In the short time since its unveiling after secret negotiations, the so-called Inflation Reduction Act (IRA) has earned cheers, jeers, and everything in between from the economics community. Supporters tout an open letter to lawmakers from 126 economists, while more recently opponents fired back with a letter of their own – from more than 230 economists. The latter group noted that the IRA “would create immediate inflationary pressures by boosting demand, while the supply-side tax hikes would constrain supply by discouraging investment and draining the private sector of much-needed resources.”
For their part, institutions ranging from the Congressional Budget Office to the Penn Wharton Budget Model have modeled the impacts of the IRA and determined it will have a minimal impact on inflation, despite the legislation’s clever name.
Yet policymakers would do well to remember one particular aspect of the IRA that has long drawn concern from economists: government imposed price controls, in this case on prescription drugs.
Borrowing from previous schemes authored by congressional Democrats, the IRA mandates that Medicare begin “negotiations” in 2026 with pharmaceutical manufacturers to lower the price of top prescription drugs. Private sector providers who refuse to submit to the government’s price edicts would eventually face a 95 percent excise tax on their products. Manufacturers would also be penalized for raising prices faster than inflation, and be required to provide “rebates” (forced payments) to the government.
This one part of the bill, if allowed to stand, could have pernicious effects on patients and taxpayers for years, even decades, to come. Taxpayers often benefit from the development of breakthrough drugs because they reduce more expensive therapies – such as surgeries and long hospital stays – whose financial burdens government health programs would otherwise carry.
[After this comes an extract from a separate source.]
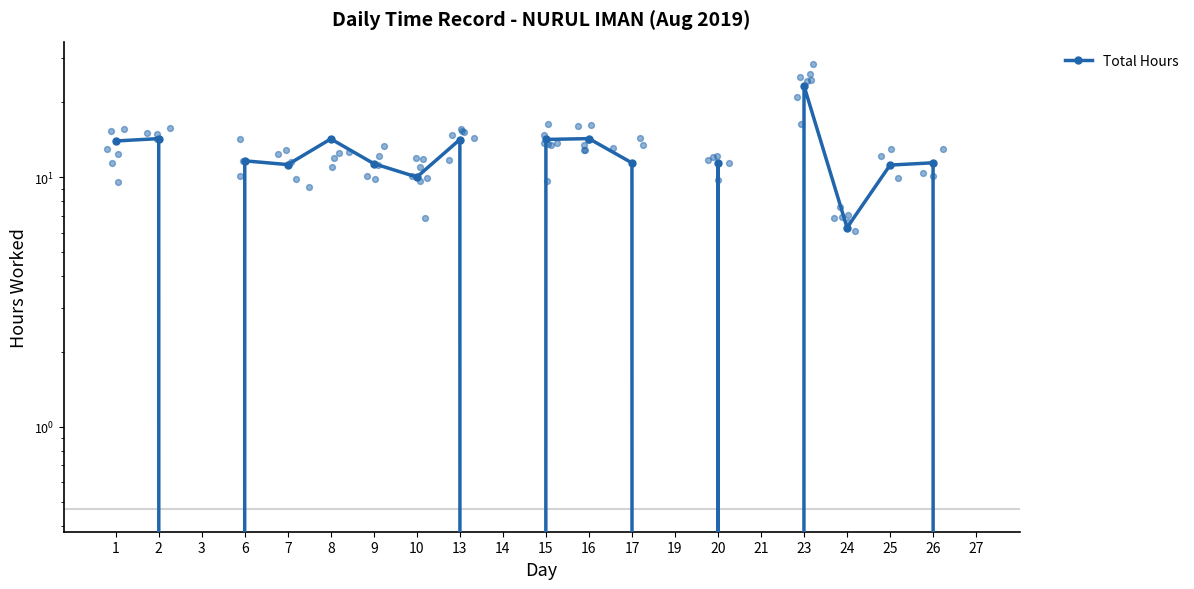

Which has a higher value, 24 or 16?

16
More fundamentally, however, economists of many ideologies have long observed the fact that when the state imposes an artificial price control on a good or service, scarcity and other adverse conditions are often the result. In 2018, NTU led an open letter to public officials signed by more than 150 economists warning of this problem when the Trump Administration was considering an executive order incorporating a foreign price index for certain physician administered drugs under Medicare Part B. While this proposal differed in many respects from the IRA’s provisions, the operational concept – a top-down attempt by government to put a lid on prices – is the same. Thus, the economists’ admonition then is just as relevant now:
“History has shown that price controls on any commodity produce unintended but consistently detrimental effects. … [P]rice controls can lead to a reduction in patient access to certain drugs, less investment in the research and development of new drugs, and cost-shifting that raises the prices of other therapeutics. Ultimately, patients will suffer as cures are delayed or entirely undeveloped, while taxpayers will be denied potential savings from drugs that could obviate more expensive treatments in government healthcare programs, and the investment of capital in development of new medicines.”
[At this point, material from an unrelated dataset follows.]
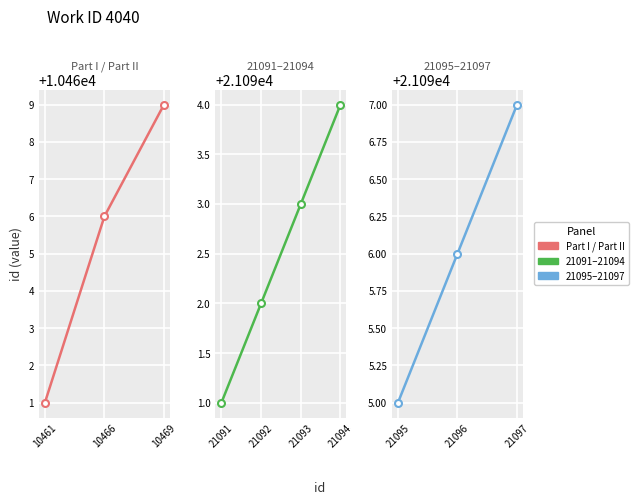

What is the difference between the second highest and minimum values?

10635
The Congressional Budget Office has just today identified another impact from the IRA that seems counterintuitive but shouldn’t: higher launch prices for new drugs. The agency noted, quite logically, that under the inflation penalty, “manufacturers would have an incentive to launch new drugs at a higher price to offset slower growth in prices over time.” Based on an analysis last year that NTU covered in-depth, CBO would also likely agree about the adverse impact the IRA would have on the frequency and development timeline of those newly launched drugs.
NTU has identified many better ways to address health care system reform and the role of prescription drugs than IRA’s price controls. Time is running short for Congress to heed the advice of economists – not to mention the concerns of taxpayers and patients – about how this legislation will upset a pharmaceutical care system that balances accessibility and affordability so elegantly.